*Required work*.
Output, exactly and in full, only the lines from the one containing "27: (449, 247, 55.07)" to the last line of the data. Pictures should not appear.

Collected data
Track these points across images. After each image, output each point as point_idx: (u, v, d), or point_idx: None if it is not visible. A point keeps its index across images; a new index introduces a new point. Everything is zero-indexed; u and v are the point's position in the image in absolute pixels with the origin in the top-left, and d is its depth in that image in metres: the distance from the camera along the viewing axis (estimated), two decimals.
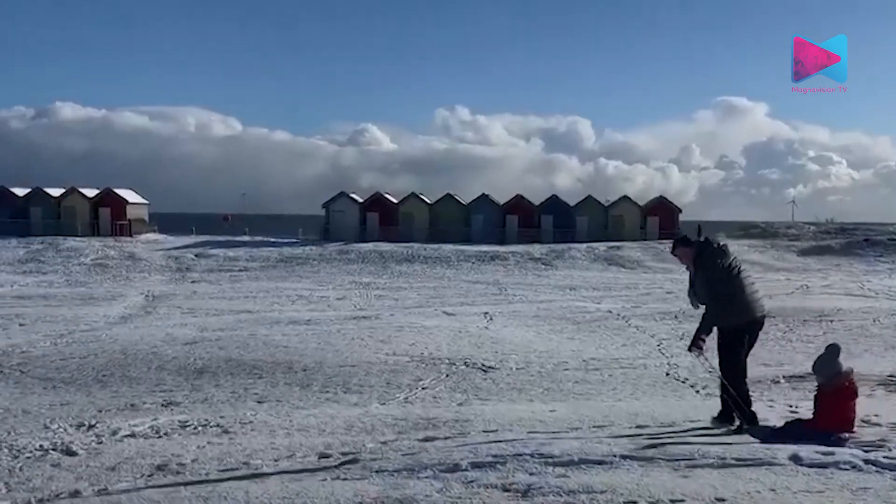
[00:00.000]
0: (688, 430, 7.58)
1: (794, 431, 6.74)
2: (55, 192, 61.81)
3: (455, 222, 62.79)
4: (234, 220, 71.42)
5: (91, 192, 61.82)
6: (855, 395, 6.82)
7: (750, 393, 7.52)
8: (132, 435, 7.40)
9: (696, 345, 7.46)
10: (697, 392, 13.07)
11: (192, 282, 42.58)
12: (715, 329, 7.46)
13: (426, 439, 6.77)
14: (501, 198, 65.85)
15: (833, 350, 6.93)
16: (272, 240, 59.96)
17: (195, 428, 7.67)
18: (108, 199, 61.27)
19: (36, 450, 6.61)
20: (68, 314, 27.93)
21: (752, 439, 6.63)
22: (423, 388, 13.80)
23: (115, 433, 7.53)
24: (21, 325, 24.94)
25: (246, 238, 60.64)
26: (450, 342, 19.13)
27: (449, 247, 55.07)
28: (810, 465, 5.33)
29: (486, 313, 26.57)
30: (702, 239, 7.76)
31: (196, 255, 51.76)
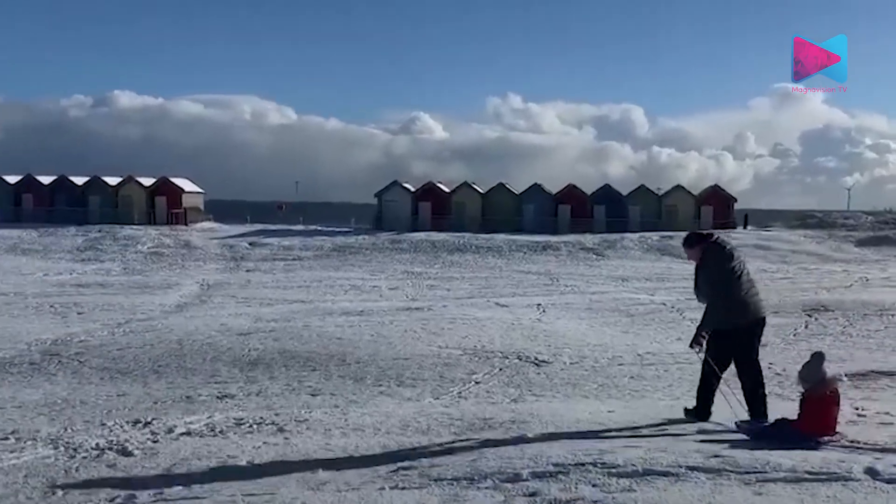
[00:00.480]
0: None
1: (780, 431, 7.01)
2: (112, 180, 62.69)
3: (507, 211, 62.52)
4: (287, 208, 71.85)
5: (147, 181, 62.60)
6: (838, 401, 7.10)
7: (714, 396, 7.86)
8: (188, 433, 7.36)
9: (696, 341, 7.67)
10: None
11: (247, 270, 42.95)
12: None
13: (483, 441, 6.64)
14: (553, 187, 65.42)
15: (818, 358, 7.17)
16: (325, 228, 60.23)
17: (250, 426, 7.61)
18: (165, 188, 62.00)
19: (92, 448, 6.59)
20: (125, 302, 28.32)
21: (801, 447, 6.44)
22: (476, 383, 13.68)
23: (170, 431, 7.50)
24: (79, 313, 25.33)
25: (300, 227, 60.99)
26: (502, 335, 18.99)
27: (501, 236, 54.89)
28: (889, 482, 5.08)
29: (539, 305, 26.38)
30: (712, 239, 7.93)
31: (250, 244, 52.20)
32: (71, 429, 7.68)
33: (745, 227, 61.29)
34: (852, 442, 6.63)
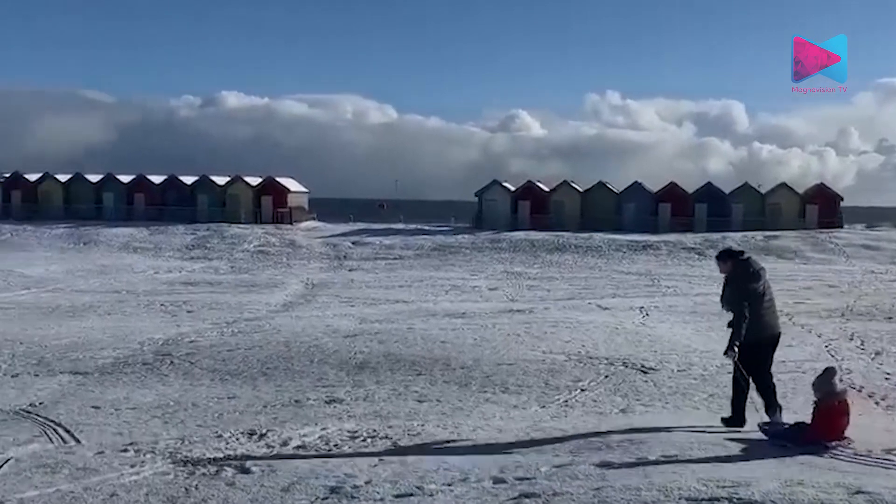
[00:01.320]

*Output for this exercise*.
27: (449, 247, 55.07)
28: (810, 465, 5.33)
29: (486, 313, 26.57)
30: (702, 239, 7.76)
31: (196, 255, 51.76)
[00:00.480]
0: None
1: (780, 431, 7.01)
2: (112, 180, 62.69)
3: (507, 211, 62.52)
4: (287, 208, 71.85)
5: (147, 181, 62.60)
6: (838, 401, 7.10)
7: (714, 396, 7.86)
8: (188, 433, 7.36)
9: (696, 341, 7.67)
10: None
11: (247, 270, 42.95)
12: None
13: (483, 441, 6.64)
14: (553, 187, 65.42)
15: (818, 358, 7.17)
16: (325, 228, 60.23)
17: (250, 426, 7.61)
18: (165, 188, 62.00)
19: (92, 448, 6.59)
20: (125, 302, 28.32)
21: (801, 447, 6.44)
22: (476, 383, 13.68)
23: (170, 431, 7.50)
24: (79, 313, 25.33)
25: (300, 227, 60.99)
26: (502, 335, 18.99)
27: (501, 236, 54.89)
28: (889, 482, 5.08)
29: (539, 305, 26.38)
30: (712, 239, 7.93)
31: (250, 244, 52.20)
32: (71, 429, 7.68)
33: (745, 227, 61.29)
34: (852, 442, 6.63)
[00:01.320]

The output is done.